» **WORK TASK**:
Transcribe exactly the lines below that begin at the line with "44: (232, 61, 0.58)" and stop after the line with "62: (180, 187, 0.67)", leaving out every picture.

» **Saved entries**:
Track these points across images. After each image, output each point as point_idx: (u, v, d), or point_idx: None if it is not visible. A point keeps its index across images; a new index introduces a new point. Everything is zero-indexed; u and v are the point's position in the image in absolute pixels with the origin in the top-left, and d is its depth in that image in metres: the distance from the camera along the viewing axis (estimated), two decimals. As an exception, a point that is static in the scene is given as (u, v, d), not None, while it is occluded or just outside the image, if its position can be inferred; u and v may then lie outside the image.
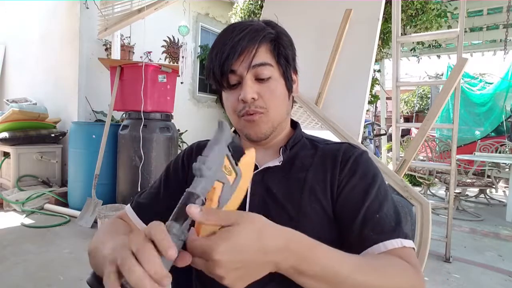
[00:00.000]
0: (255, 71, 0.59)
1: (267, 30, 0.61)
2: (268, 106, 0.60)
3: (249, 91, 0.58)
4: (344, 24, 1.80)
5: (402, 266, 0.50)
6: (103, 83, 3.66)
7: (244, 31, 0.59)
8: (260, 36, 0.59)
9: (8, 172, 3.62)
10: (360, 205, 0.57)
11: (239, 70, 0.59)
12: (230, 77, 0.60)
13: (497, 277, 2.18)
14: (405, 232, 0.56)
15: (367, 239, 0.54)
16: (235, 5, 4.02)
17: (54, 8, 4.00)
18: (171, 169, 0.73)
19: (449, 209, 2.36)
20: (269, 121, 0.62)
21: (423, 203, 1.32)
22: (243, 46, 0.58)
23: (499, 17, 4.42)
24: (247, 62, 0.58)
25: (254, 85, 0.59)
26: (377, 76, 4.26)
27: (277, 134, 0.66)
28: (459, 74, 1.93)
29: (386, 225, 0.55)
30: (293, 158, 0.65)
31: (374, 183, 0.59)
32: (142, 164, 2.85)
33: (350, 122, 1.71)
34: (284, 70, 0.63)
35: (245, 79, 0.59)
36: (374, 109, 6.85)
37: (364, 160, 0.62)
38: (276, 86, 0.61)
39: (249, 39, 0.58)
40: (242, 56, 0.58)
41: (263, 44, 0.60)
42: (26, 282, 1.84)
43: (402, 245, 0.53)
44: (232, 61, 0.58)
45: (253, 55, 0.58)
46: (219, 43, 0.60)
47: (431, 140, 4.66)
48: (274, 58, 0.61)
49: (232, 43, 0.58)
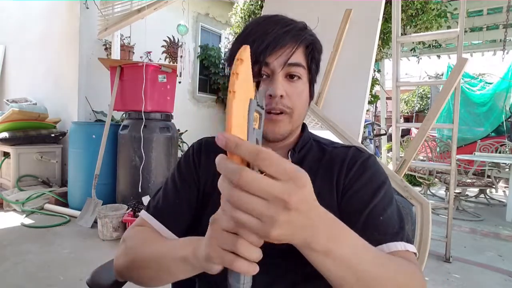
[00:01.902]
0: (288, 69, 0.59)
1: (308, 32, 0.61)
2: (293, 106, 0.60)
3: (280, 87, 0.57)
4: (344, 24, 1.80)
5: (412, 268, 0.50)
6: (103, 83, 3.66)
7: (288, 26, 0.58)
8: (302, 36, 0.59)
9: (8, 172, 3.62)
10: (365, 207, 0.57)
11: (273, 64, 0.58)
12: (262, 68, 0.58)
13: (497, 277, 2.18)
14: (408, 236, 0.56)
15: (370, 239, 0.54)
16: (235, 5, 4.02)
17: (54, 8, 4.00)
18: (183, 166, 0.70)
19: (449, 209, 2.36)
20: (291, 122, 0.61)
21: (423, 203, 1.33)
22: (286, 42, 0.57)
23: (499, 17, 4.42)
24: (284, 59, 0.57)
25: (284, 83, 0.59)
26: (377, 76, 4.26)
27: (290, 138, 0.65)
28: (459, 74, 1.93)
29: (390, 227, 0.55)
30: (301, 162, 0.64)
31: (380, 187, 0.59)
32: (142, 164, 2.85)
33: (350, 122, 1.71)
34: (313, 76, 0.63)
35: (277, 75, 0.58)
36: (374, 109, 6.85)
37: (371, 163, 0.62)
38: (303, 89, 0.61)
39: (292, 36, 0.58)
40: (280, 52, 0.57)
41: (302, 45, 0.60)
42: (26, 282, 1.84)
43: (406, 248, 0.53)
44: (271, 53, 0.57)
45: (292, 53, 0.58)
46: (258, 31, 0.58)
47: (431, 140, 4.66)
48: (307, 62, 0.61)
49: (275, 35, 0.56)
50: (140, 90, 2.88)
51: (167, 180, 0.71)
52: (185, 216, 0.65)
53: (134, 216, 2.50)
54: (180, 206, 0.65)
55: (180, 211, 0.65)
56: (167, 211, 0.66)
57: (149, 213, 0.67)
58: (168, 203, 0.66)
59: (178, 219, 0.65)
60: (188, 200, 0.66)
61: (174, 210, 0.65)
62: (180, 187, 0.67)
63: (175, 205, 0.66)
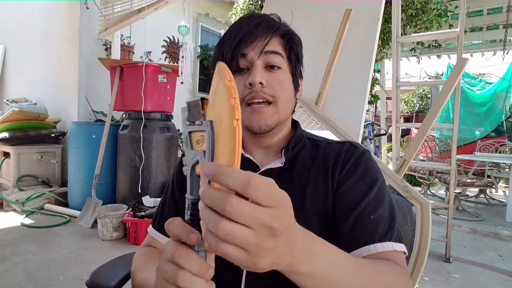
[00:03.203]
0: (266, 58, 0.59)
1: (281, 24, 0.63)
2: (276, 95, 0.59)
3: (258, 75, 0.58)
4: (344, 24, 1.80)
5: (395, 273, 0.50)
6: (103, 83, 3.66)
7: (260, 18, 0.60)
8: (275, 27, 0.60)
9: (8, 172, 3.62)
10: (356, 205, 0.57)
11: (250, 54, 0.59)
12: (240, 61, 0.59)
13: (497, 277, 2.18)
14: (397, 235, 0.56)
15: (358, 238, 0.54)
16: (235, 5, 4.02)
17: (54, 8, 4.00)
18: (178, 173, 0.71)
19: (449, 209, 2.36)
20: (277, 112, 0.60)
21: (423, 203, 1.33)
22: (259, 32, 0.59)
23: (499, 17, 4.42)
24: (259, 48, 0.58)
25: (263, 72, 0.59)
26: (377, 76, 4.26)
27: (279, 131, 0.64)
28: (459, 74, 1.93)
29: (379, 227, 0.55)
30: (295, 159, 0.64)
31: (373, 184, 0.59)
32: (142, 164, 2.85)
33: (350, 122, 1.71)
34: (294, 66, 0.63)
35: (255, 64, 0.59)
36: (374, 109, 6.84)
37: (365, 159, 0.62)
38: (284, 78, 0.61)
39: (265, 26, 0.59)
40: (255, 42, 0.59)
41: (277, 35, 0.61)
42: (26, 282, 1.84)
43: (393, 248, 0.54)
44: (246, 44, 0.58)
45: (267, 41, 0.59)
46: (233, 28, 0.61)
47: (431, 140, 4.66)
48: (285, 52, 0.62)
49: (248, 28, 0.59)
50: (140, 90, 2.88)
51: (167, 188, 0.72)
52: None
53: (134, 216, 2.50)
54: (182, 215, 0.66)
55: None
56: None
57: (154, 227, 0.69)
58: (169, 215, 0.68)
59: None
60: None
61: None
62: (178, 196, 0.69)
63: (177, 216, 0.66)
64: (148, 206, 2.68)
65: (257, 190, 0.28)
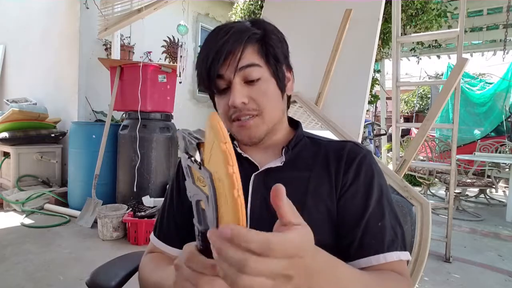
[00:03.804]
0: (243, 74, 0.57)
1: (252, 30, 0.58)
2: (261, 108, 0.59)
3: (238, 95, 0.56)
4: (344, 24, 1.80)
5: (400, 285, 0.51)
6: (103, 83, 3.66)
7: (228, 33, 0.56)
8: (245, 37, 0.57)
9: (8, 172, 3.62)
10: (363, 212, 0.57)
11: (226, 74, 0.57)
12: (218, 82, 0.58)
13: (497, 277, 2.18)
14: (402, 242, 0.57)
15: (369, 246, 0.55)
16: (235, 5, 4.02)
17: (54, 8, 4.00)
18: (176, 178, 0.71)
19: (449, 209, 2.36)
20: (264, 123, 0.60)
21: (423, 203, 1.32)
22: (228, 49, 0.56)
23: (499, 17, 4.42)
24: (233, 66, 0.56)
25: (243, 88, 0.57)
26: (377, 76, 4.26)
27: (272, 135, 0.64)
28: (459, 74, 1.93)
29: (387, 235, 0.56)
30: (295, 158, 0.63)
31: (378, 189, 0.59)
32: (142, 164, 2.85)
33: (350, 122, 1.71)
34: (274, 70, 0.60)
35: (233, 83, 0.57)
36: (374, 109, 6.85)
37: (369, 162, 0.61)
38: (267, 86, 0.59)
39: (234, 41, 0.56)
40: (227, 60, 0.56)
41: (249, 45, 0.57)
42: (26, 282, 1.84)
43: (399, 258, 0.55)
44: (218, 66, 0.56)
45: (239, 57, 0.56)
46: (205, 48, 0.58)
47: (431, 140, 4.66)
48: (262, 59, 0.59)
49: (217, 47, 0.56)
50: (140, 90, 2.88)
51: (166, 195, 0.73)
52: (187, 229, 0.66)
53: (134, 216, 2.50)
54: (181, 221, 0.67)
55: (181, 227, 0.67)
56: (169, 230, 0.68)
57: (155, 235, 0.70)
58: (169, 222, 0.69)
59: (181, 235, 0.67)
60: (185, 213, 0.66)
61: (175, 227, 0.68)
62: (177, 202, 0.69)
63: (176, 223, 0.68)
64: (148, 206, 2.68)
65: (275, 251, 0.29)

» **YOUR RESPONSE**:
44: (232, 61, 0.58)
45: (253, 55, 0.58)
46: (219, 43, 0.60)
47: (431, 140, 4.66)
48: (274, 58, 0.61)
49: (232, 43, 0.58)
[00:01.902]
0: (288, 69, 0.59)
1: (308, 32, 0.61)
2: (293, 106, 0.60)
3: (280, 87, 0.57)
4: (344, 24, 1.80)
5: (412, 268, 0.50)
6: (103, 83, 3.66)
7: (288, 26, 0.58)
8: (302, 36, 0.59)
9: (8, 172, 3.62)
10: (365, 207, 0.57)
11: (273, 64, 0.58)
12: (262, 68, 0.58)
13: (497, 277, 2.18)
14: (408, 236, 0.56)
15: (370, 239, 0.54)
16: (235, 5, 4.02)
17: (54, 8, 4.00)
18: (183, 166, 0.70)
19: (449, 209, 2.36)
20: (291, 122, 0.61)
21: (423, 203, 1.33)
22: (286, 42, 0.57)
23: (499, 17, 4.42)
24: (284, 59, 0.57)
25: (284, 83, 0.59)
26: (377, 76, 4.26)
27: (290, 138, 0.65)
28: (459, 74, 1.93)
29: (390, 227, 0.55)
30: (301, 162, 0.64)
31: (380, 187, 0.59)
32: (142, 164, 2.85)
33: (350, 122, 1.71)
34: (313, 76, 0.63)
35: (277, 75, 0.58)
36: (374, 109, 6.85)
37: (371, 163, 0.62)
38: (303, 89, 0.61)
39: (292, 36, 0.58)
40: (280, 52, 0.57)
41: (302, 45, 0.60)
42: (26, 282, 1.84)
43: (406, 248, 0.53)
44: (271, 53, 0.57)
45: (292, 53, 0.58)
46: (258, 31, 0.58)
47: (431, 140, 4.66)
48: (307, 62, 0.61)
49: (275, 35, 0.56)
50: (140, 90, 2.88)
51: (167, 180, 0.71)
52: (185, 216, 0.65)
53: (134, 216, 2.50)
54: (180, 206, 0.65)
55: (180, 211, 0.65)
56: (167, 211, 0.66)
57: (149, 213, 0.67)
58: (168, 203, 0.66)
59: (178, 219, 0.65)
60: (188, 200, 0.66)
61: (174, 210, 0.65)
62: (180, 187, 0.67)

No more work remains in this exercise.